◆ Supplied records ◆
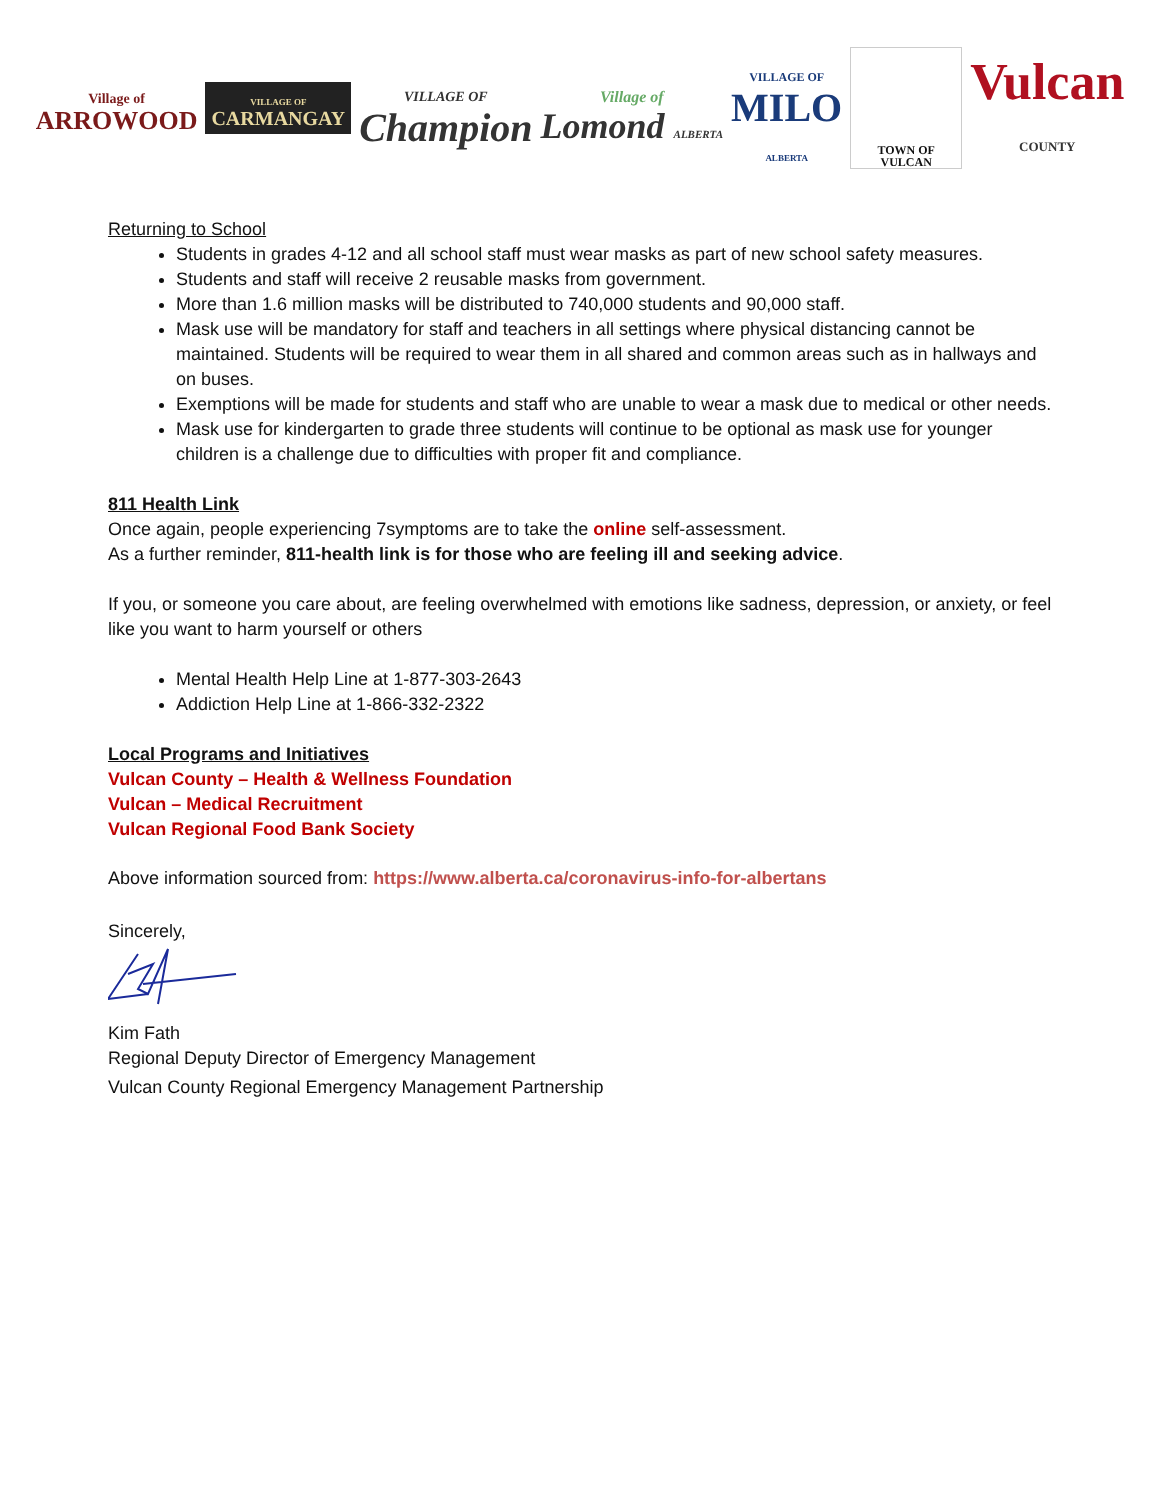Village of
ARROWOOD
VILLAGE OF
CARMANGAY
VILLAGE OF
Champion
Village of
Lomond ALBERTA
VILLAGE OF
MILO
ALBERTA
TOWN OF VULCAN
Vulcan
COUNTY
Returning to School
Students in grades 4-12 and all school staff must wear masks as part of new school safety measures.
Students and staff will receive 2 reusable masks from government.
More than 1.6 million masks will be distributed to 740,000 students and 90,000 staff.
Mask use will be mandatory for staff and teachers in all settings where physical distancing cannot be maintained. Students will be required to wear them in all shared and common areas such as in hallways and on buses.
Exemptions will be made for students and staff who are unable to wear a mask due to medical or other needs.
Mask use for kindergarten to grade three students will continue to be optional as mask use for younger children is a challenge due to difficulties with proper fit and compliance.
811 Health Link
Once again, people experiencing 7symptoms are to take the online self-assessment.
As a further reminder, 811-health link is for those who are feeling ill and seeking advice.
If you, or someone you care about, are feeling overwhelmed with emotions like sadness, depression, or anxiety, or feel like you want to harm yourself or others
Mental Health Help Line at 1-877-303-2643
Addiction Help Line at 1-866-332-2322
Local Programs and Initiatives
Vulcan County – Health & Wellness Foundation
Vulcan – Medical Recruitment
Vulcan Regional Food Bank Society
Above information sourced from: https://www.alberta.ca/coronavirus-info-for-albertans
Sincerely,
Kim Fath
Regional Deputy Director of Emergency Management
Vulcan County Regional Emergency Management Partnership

◆ Aim of the task ◆
With the pictures dropped, give every entry above again exactly.

◆ Exercise result ◆
Village of
ARROWOOD
VILLAGE OF
CARMANGAY
VILLAGE OF
Champion
Village of
Lomond ALBERTA
VILLAGE OF
MILO
ALBERTA
TOWN OF VULCAN
Vulcan
COUNTY
Returning to School
Students in grades 4-12 and all school staff must wear masks as part of new school safety measures.
Students and staff will receive 2 reusable masks from government.
More than 1.6 million masks will be distributed to 740,000 students and 90,000 staff.
Mask use will be mandatory for staff and teachers in all settings where physical distancing cannot be maintained. Students will be required to wear them in all shared and common areas such as in hallways and on buses.
Exemptions will be made for students and staff who are unable to wear a mask due to medical or other needs.
Mask use for kindergarten to grade three students will continue to be optional as mask use for younger children is a challenge due to difficulties with proper fit and compliance.
811 Health Link
Once again, people experiencing 7symptoms are to take the online self-assessment.
As a further reminder, 811-health link is for those who are feeling ill and seeking advice.
If you, or someone you care about, are feeling overwhelmed with emotions like sadness, depression, or anxiety, or feel like you want to harm yourself or others
Mental Health Help Line at 1-877-303-2643
Addiction Help Line at 1-866-332-2322
Local Programs and Initiatives
Vulcan County – Health & Wellness Foundation
Vulcan – Medical Recruitment
Vulcan Regional Food Bank Society
Above information sourced from: https://www.alberta.ca/coronavirus-info-for-albertans
Sincerely,
Kim Fath
Regional Deputy Director of Emergency Management
Vulcan County Regional Emergency Management Partnership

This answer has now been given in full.